Sentosa Express

Sentosa Express
圣淘沙捷运
Info
Locale Singapore
Transit type Straddle-beam monorail
Number of lines 1
Number of stations 4
Operation
Began operation 15 January 2007
Operator(s) Sentosa Development Corporation
Technical
For the dismantled monorail system that used to loop Sentosa from 1982 to 2005, see Sentosa Monorail.

Sentosa Express (Chinese: 圣淘沙捷运; pinyin: Shèngtáoshā Jiéyùn) is a monorail line connecting Sentosa island to HarbourFront on the Singapore mainland across the waters.

Built at a cost of S$140 million, development started in June 2003 and was completed in December 2006.[1] The fully elevated 2.1-kilometre (1.3-mile; per direction) two-way line (4.3-km total track length) and three out of four stations opened on 15 January 2007.[1] The fourth station, Waterfront, opened on 1 February 2010.[2]

The monorail system, privately owned and operated by Sentosa Development Corporation, can move up to 4,000 passengers per hour per direction.[3]

As of Jul 14 2011, the Red train has the STARIS installed, using the same system utilised in the SMRT trains for the NSL and EWL.

Contents

Train timings

The daily first and last train timings of both Sentosa and Beach termini are 07:00 and 00:00 hours.[4] Trains run at an average frequency of three minutes during peak days.[3] The entire route, from one terminus to the other, takes eight minutes.[1]

Fare and ticketing

The single-day Sentosa Pass costing S$3 allows island entry and unlimited rides on the Sentosa Express.[4] The contactless RFID card can be purchased from automated ticketing machines at any operational Sentosa Express station.
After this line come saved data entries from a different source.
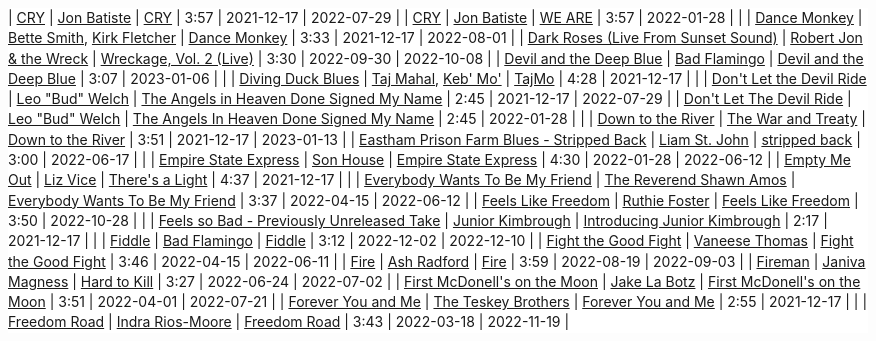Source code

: | [CRY](https://open.spotify.com/track/2DtkXqhFKskzSz1Y2xGepP) | [Jon Batiste](https://open.spotify.com/artist/0eRbECAGCLLiTyVXPBRexU) | [CRY](https://open.spotify.com/album/2hQB96fVsBj6D0uoy2Hbs8) | 3:57 | 2021-12-17 | 2022-07-29 |
| [CRY](https://open.spotify.com/track/4fwCa8XejynU81AhXovR9r) | [Jon Batiste](https://open.spotify.com/artist/0eRbECAGCLLiTyVXPBRexU) | [WE ARE](https://open.spotify.com/album/6kHFkPvL2X3rZPuS3CEMUE) | 3:57 | 2022-01-28 |  |
| [Dance Monkey](https://open.spotify.com/track/4W3UeFjutmOG80XCTgioWT) | [Bette Smith](https://open.spotify.com/artist/3hFYJXV9rGaHMAPkvP4YZ3), [Kirk Fletcher](https://open.spotify.com/artist/77wBCkU4gTMCceSWHtWjxq) | [Dance Monkey](https://open.spotify.com/album/1uUxV8oH2qs8wRApyp62Rn) | 3:33 | 2021-12-17 | 2022-08-01 |
| [Dark Roses \(Live From Sunset Sound\)](https://open.spotify.com/track/6U685GBNARP2yH1ZIsIui3) | [Robert Jon & the Wreck](https://open.spotify.com/artist/4FXvPjJz57tIo23OpzHlYC) | [Wreckage, Vol\. 2 \(Live\)](https://open.spotify.com/album/3TtOISH2vi1m9vR3xYlLS6) | 3:30 | 2022-09-30 | 2022-10-08 |
| [Devil and the Deep Blue](https://open.spotify.com/track/6Fpnv2wogd48SlWGjTQ94N) | [Bad Flamingo](https://open.spotify.com/artist/3Ht7Wd1qVgmFyW63bl5eKE) | [Devil and the Deep Blue](https://open.spotify.com/album/1xvHBAe6ThcdFQc82IElN1) | 3:07 | 2023-01-06 |  |
| [Diving Duck Blues](https://open.spotify.com/track/0hK8IwYBQwGbTgd7C5XyRZ) | [Taj Mahal](https://open.spotify.com/artist/1aTDTChWWyiJH3SEnYrdVp), [Keb' Mo'](https://open.spotify.com/artist/6iDaoPZVgxrTkndDCisX8F) | [TajMo](https://open.spotify.com/album/3NF642glRZZKf3Ng96eMfX) | 4:28 | 2021-12-17 |  |
| [Don't Let the Devil Ride](https://open.spotify.com/track/5RUJ4EFMAaWdtvso1j8kLT) | [Leo "Bud" Welch](https://open.spotify.com/artist/5UWSCmjMiTImIru9iAvNFd) | [The Angels in Heaven Done Signed My Name](https://open.spotify.com/album/5qiokBP05cRxwpCLqocWn7) | 2:45 | 2021-12-17 | 2022-07-29 |
| [Don't Let The Devil Ride](https://open.spotify.com/track/5ZwVWdXaJSMnqduVaDXKrn) | [Leo "Bud" Welch](https://open.spotify.com/artist/5UWSCmjMiTImIru9iAvNFd) | [The Angels In Heaven Done Signed My Name](https://open.spotify.com/album/1NJxrv2i8o2eOuRHS6kRxa) | 2:45 | 2022-01-28 |  |
| [Down to the River](https://open.spotify.com/track/0tVw6rUAUI0w01PN9FQeyD) | [The War and Treaty](https://open.spotify.com/artist/6HhV0jtMMK5HYnYgG0xgtz) | [Down to the River](https://open.spotify.com/album/3JiILntTtRreadH6W8ftB2) | 3:51 | 2021-12-17 | 2023-01-13 |
| [Eastham Prison Farm Blues \- Stripped Back](https://open.spotify.com/track/749IyqWQSErX4dT4pmcDOH) | [Liam St\. John](https://open.spotify.com/artist/7sbLMJ3A72T1ZnNUNrxcqx) | [stripped back](https://open.spotify.com/album/2SJZOQy7R0fEgMRtexjZL3) | 3:00 | 2022-06-17 |  |
| [Empire State Express](https://open.spotify.com/track/3eT162kkfyBYC5EjmupvSG) | [Son House](https://open.spotify.com/artist/15oeqKO5k5uZ5773tWvpda) | [Empire State Express](https://open.spotify.com/album/2DMWrcLl3inqFygxUFnpkh) | 4:30 | 2022-01-28 | 2022-06-12 |
| [Empty Me Out](https://open.spotify.com/track/3xEx3xxA06MuO4SGZ4jrkV) | [Liz Vice](https://open.spotify.com/artist/5KYcfVCcUgV4d1KP3Wozyx) | [There's a Light](https://open.spotify.com/album/7kOkk55lZ5AHyiv58OaCJ6) | 4:37 | 2021-12-17 |  |
| [Everybody Wants To Be My Friend](https://open.spotify.com/track/2dHohxPASrUNxY5NDKWZ1e) | [The Reverend Shawn Amos](https://open.spotify.com/artist/2XfNsXm2GClde2U0tZpBQT) | [Everybody Wants To Be My Friend](https://open.spotify.com/album/1YTz5RAgMEKkSavrQAg3yN) | 3:37 | 2022-04-15 | 2022-06-12 |
| [Feels Like Freedom](https://open.spotify.com/track/14HCZEU2biaM0hEoOEq1vd) | [Ruthie Foster](https://open.spotify.com/artist/2lL4ckeM1A2Qo2Fe64dP0F) | [Feels Like Freedom](https://open.spotify.com/album/1oK1BuADbj2eCKKf24BPwL) | 3:50 | 2022-10-28 |  |
| [Feels so Bad \- Previously Unreleased Take](https://open.spotify.com/track/5cl45ejCEAoCeYzuOr7k1z) | [Junior Kimbrough](https://open.spotify.com/artist/03HEHGJoLPdARs4nrtUidr) | [Introducing Junior Kimbrough](https://open.spotify.com/album/1Aw2XfNshXdkGEcl8myTnD) | 2:17 | 2021-12-17 |  |
| [Fiddle](https://open.spotify.com/track/1yqA8U6NTglVeBWoLwpwAO) | [Bad Flamingo](https://open.spotify.com/artist/3Ht7Wd1qVgmFyW63bl5eKE) | [Fiddle](https://open.spotify.com/album/5tlMpDBnEsbFPkgTNcpWyU) | 3:12 | 2022-12-02 | 2022-12-10 |
| [Fight the Good Fight](https://open.spotify.com/track/4SZcib7kgYNZC43ZeLpYQM) | [Vaneese Thomas](https://open.spotify.com/artist/79cmm0PKrLWIrqp80GpJtK) | [Fight the Good Fight](https://open.spotify.com/album/09KRwQuSiA0RE2Hy1L3u20) | 3:46 | 2022-04-15 | 2022-06-11 |
| [Fire](https://open.spotify.com/track/4mGkVCstt9CC4mIU8iHOZ5) | [Ash Radford](https://open.spotify.com/artist/5xbTNkvW7vgjRXPKjwBEyw) | [Fire](https://open.spotify.com/album/2rGNHADUSv8bTiRa13dB0j) | 3:59 | 2022-08-19 | 2022-09-03 |
| [Fireman](https://open.spotify.com/track/2sSpzTMLQTLn2BjPTuSyaO) | [Janiva Magness](https://open.spotify.com/artist/3igRFmvurYBLvQ4aYliwXg) | [Hard to Kill](https://open.spotify.com/album/53nnG57cJkUHY52Ftihn0P) | 3:27 | 2022-06-24 | 2022-07-02 |
| [First McDonell's on the Moon](https://open.spotify.com/track/5tIPp0eDCVopzvXyeMgUOm) | [Jake La Botz](https://open.spotify.com/artist/7pHtidPDRlqg71cTcwjWQX) | [First McDonell's on the Moon](https://open.spotify.com/album/6hVnFJurOhApCMbjug96f4) | 3:51 | 2022-04-01 | 2022-07-21 |
| [Forever You and Me](https://open.spotify.com/track/4GUaG3df9nbrj77GKEB76j) | [The Teskey Brothers](https://open.spotify.com/artist/2nTjd2lNo1GVEfXM3bCnsh) | [Forever You and Me](https://open.spotify.com/album/1aUMtW3DvOoPetvGzgkuUW) | 2:55 | 2021-12-17 |  |
| [Freedom Road](https://open.spotify.com/track/5zRlD6bPTJI0zBvqMJ2H95) | [Indra Rios\-Moore](https://open.spotify.com/artist/43WX6yWKK6qAqKCr2d3yw9) | [Freedom Road](https://open.spotify.com/album/3fN5DXHpo9ut4TmVAouTRG) | 3:43 | 2022-03-18 | 2022-11-19 |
Payment can be made using cash, NETS or credit card.

Alternatively, visitors may also scan their EZ-Link cards (used for electronic payments on public transport) on Sentosa Terminus' turnstiles for island entry payment and a day of unlimited number of rides on the monorail.

Stations

Station name / colour code Interchanges within vicinity Opening Past working name
English Chinese Japanese
Sentosa 圣淘沙 セントーサ 15 January 2007 Gateway
Waterfront 滨海 ウォーターフロント 1 February 2010 Sentosa
Imbiah 英比奥 インビア
  • Sentosa island buses (Red, Blue, Yellow Lines)
15 January 2007 Merlion
Beach 海滩 ビーチ 15 January 2007 Palawan

S$26 million was spent on the elevated stations and the depot next to Beach Terminus.[1] Sentosa Terminus is the only station of the line on the mainland; the rest are on Sentosa Island. It also the only one with full-height platform screen doors and bay platform using the Spanish solution. The other stations are not air-conditioned and are the first railway stations in the country to utilise Automatic platform gates.
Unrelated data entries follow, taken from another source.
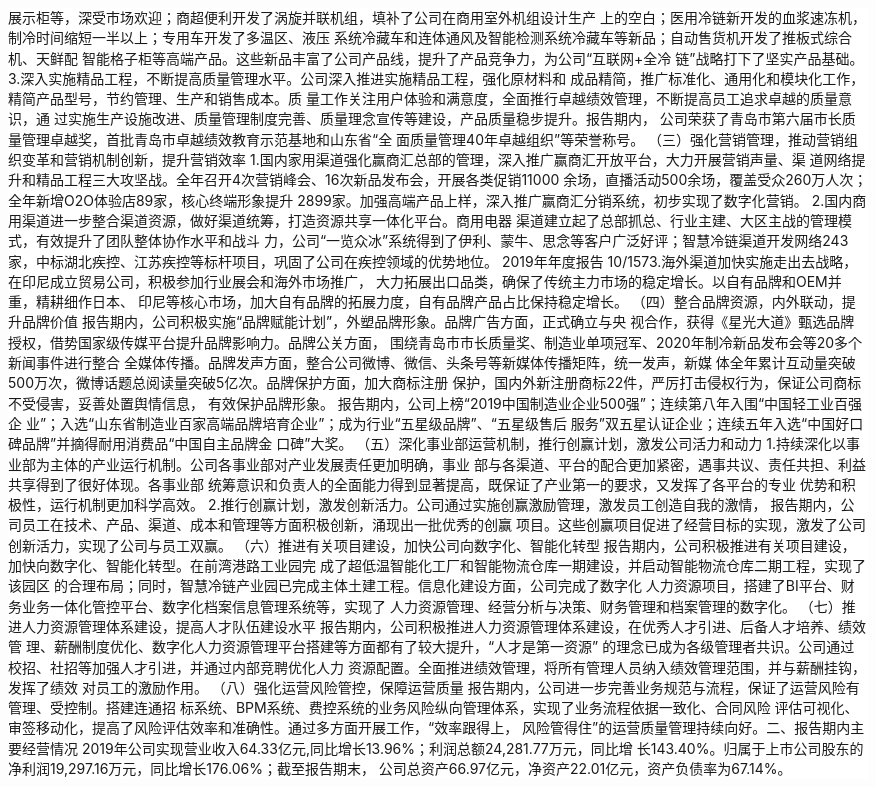展示柜等，深受市场欢迎；商超便利开发了涡旋并联机组，填补了公司在商用室外机组设计生产
上的空白；医用冷链新开发的血浆速冻机，制冷时间缩短一半以上；专用车开发了多温区、液压
系统冷藏车和连体通风及智能检测系统冷藏车等新品；自动售货机开发了推板式综合机、天鲜配
智能格子柜等高端产品。这些新品丰富了公司产品线，提升了产品竞争力，为公司“互联网+全冷
链”战略打下了坚实产品基础。
3.深入实施精品工程，不断提高质量管理水平。公司深入推进实施精品工程，强化原材料和
成品精简，推广标准化、通用化和模块化工作，精简产品型号，节约管理、生产和销售成本。质
量工作关注用户体验和满意度，全面推行卓越绩效管理，不断提高员工追求卓越的质量意识，通
过实施生产设施改进、质量管理制度完善、质量理念宣传等建设，产品质量稳步提升。报告期内，
公司荣获了青岛市第六届市长质量管理卓越奖，首批青岛市卓越绩效教育示范基地和山东省“全
面质量管理40年卓越组织”等荣誉称号。
（三）强化营销管理，推动营销组织变革和营销机制创新，提升营销效率
1.国内家用渠道强化赢商汇总部的管理，深入推广赢商汇开放平台，大力开展营销声量、渠
道网络提升和精品工程三大攻坚战。全年召开4次营销峰会、16次新品发布会，开展各类促销11000
余场，直播活动500余场，覆盖受众260万人次；全年新增O2O体验店89家，核心终端形象提升
2899家。加强高端产品上样，深入推广赢商汇分销系统，初步实现了数字化营销。
2.国内商用渠道进一步整合渠道资源，做好渠道统筹，打造资源共享一体化平台。商用电器
渠道建立起了总部抓总、行业主建、大区主战的管理模式，有效提升了团队整体协作水平和战斗
力，公司“一览众冰”系统得到了伊利、蒙牛、思念等客户广泛好评；智慧冷链渠道开发网络243
家，中标湖北疾控、江苏疾控等标杆项目，巩固了公司在疾控领域的优势地位。
2019年年度报告
10/1573.海外渠道加快实施走出去战略，在印尼成立贸易公司，积极参加行业展会和海外市场推广，
大力拓展出口品类，确保了传统主力市场的稳定增长。以自有品牌和OEM并重，精耕细作日本、
印尼等核心市场，加大自有品牌的拓展力度，自有品牌产品占比保持稳定增长。
（四）整合品牌资源，内外联动，提升品牌价值
报告期内，公司积极实施“品牌赋能计划”，外塑品牌形象。品牌广告方面，正式确立与央
视合作，获得《星光大道》甄选品牌授权，借势国家级传媒平台提升品牌影响力。品牌公关方面，
围绕青岛市市长质量奖、制造业单项冠军、2020年制冷新品发布会等20多个新闻事件进行整合
全媒体传播。品牌发声方面，整合公司微博、微信、头条号等新媒体传播矩阵，统一发声，新媒
体全年累计互动量突破500万次，微博话题总阅读量突破5亿次。品牌保护方面，加大商标注册
保护，国内外新注册商标22件，严厉打击侵权行为，保证公司商标不受侵害，妥善处置舆情信息，
有效保护品牌形象。
报告期内，公司上榜“2019中国制造业企业500强”；连续第八年入围“中国轻工业百强企
业”；入选“山东省制造业百家高端品牌培育企业”；成为行业“五星级品牌”、“五星级售后
服务”双五星认证企业；连续五年入选“中国好口碑品牌”并摘得耐用消费品“中国自主品牌金
口碑”大奖。
（五）深化事业部运营机制，推行创赢计划，激发公司活力和动力
1.持续深化以事业部为主体的产业运行机制。公司各事业部对产业发展责任更加明确，事业
部与各渠道、平台的配合更加紧密，遇事共议、责任共担、利益共享得到了很好体现。各事业部
统筹意识和负责人的全面能力得到显著提高，既保证了产业第一的要求，又发挥了各平台的专业
优势和积极性，运行机制更加科学高效。
2.推行创赢计划，激发创新活力。公司通过实施创赢激励管理，激发员工创造自我的激情，
报告期内，公司员工在技术、产品、渠道、成本和管理等方面积极创新，涌现出一批优秀的创赢
项目。这些创赢项目促进了经营目标的实现，激发了公司创新活力，实现了公司与员工双赢。
（六）推进有关项目建设，加快公司向数字化、智能化转型
报告期内，公司积极推进有关项目建设，加快向数字化、智能化转型。在前湾港路工业园完
成了超低温智能化工厂和智能物流仓库一期建设，并启动智能物流仓库二期工程，实现了该园区
的合理布局；同时，智慧冷链产业园已完成主体土建工程。信息化建设方面，公司完成了数字化
人力资源项目，搭建了BI平台、财务业务一体化管控平台、数字化档案信息管理系统等，实现了
人力资源管理、经营分析与决策、财务管理和档案管理的数字化。
（七）推进人力资源管理体系建设，提高人才队伍建设水平
报告期内，公司积极推进人力资源管理体系建设，在优秀人才引进、后备人才培养、绩效管
理、薪酬制度优化、数字化人力资源管理平台搭建等方面都有了较大提升，“人才是第一资源”
的理念已成为各级管理者共识。公司通过校招、社招等加强人才引进，并通过内部竞聘优化人力
资源配置。全面推进绩效管理，将所有管理人员纳入绩效管理范围，并与薪酬挂钩，发挥了绩效
对员工的激励作用。
（八）强化运营风险管控，保障运营质量
报告期内，公司进一步完善业务规范与流程，保证了运营风险有管理、受控制。搭建连通招
标系统、BPM系统、费控系统的业务风险纵向管理体系，实现了业务流程依据一致化、合同风险
评估可视化、审签移动化，提高了风险评估效率和准确性。通过多方面开展工作，“效率跟得上，
风险管得住”的运营质量管理持续向好。二、报告期内主要经营情况
2019年公司实现营业收入64.33亿元,同比增长13.96%；利润总额24,281.77万元，同比增
长143.40%。归属于上市公司股东的净利润19,297.16万元，同比增长176.06%；截至报告期末，
公司总资产66.97亿元，净资产22.01亿元，资产负债率为67.14%。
The original Waterfront Station did not open for service before being demolished in December 2007, less than a year after the monorail line's opening, to make way for the construction of Resorts World Sentosa. The station was rebuilt and opened on 1 February 2010.[2]

Like the Mass Rapid Transit, stations have bi-directional escalators and a lift to take passengers from the station concourse to the platforms, except Sentosa Terminus which has both on the same level within VivoCity shopping centre on the mainland.

Station name signage and system map signage at the stations are in the three languages used by the majority of visitors—English, Chinese (simplified) and Japanese (Katakana phoneticisation), hence the inclusion of Japanese even though it is not one of the national official languages.

Rolling stock

The Sentosa Express is the first system to use Hitachi's small- and straddle-type monorail with a capacity of about 184[1] passengers per train. With a total of six two-car, 25-metre-long[1] trains of different colours each—namely green, orange, blue, purple, pink and red; the pink and red trains were added to the original fleet of four only on 1 December 2009. Unlike the old, dismantled Sentosa Monorail trains, the current trains are air-conditioned, have inter-car walk-through gangways and spaces for standing passengers, wheelchairs and strollers. Seats can also be flipped up to maximise standing space when required.

Operated by drivers and guided with Automatic Train Protection to ensure trains keep a safe distance between each other and Automatic Train Supervisory to provide the route setting for the train to travel, trains cruise at 15 to 50 km/h but is designed to speed up to 80 km/h.[1]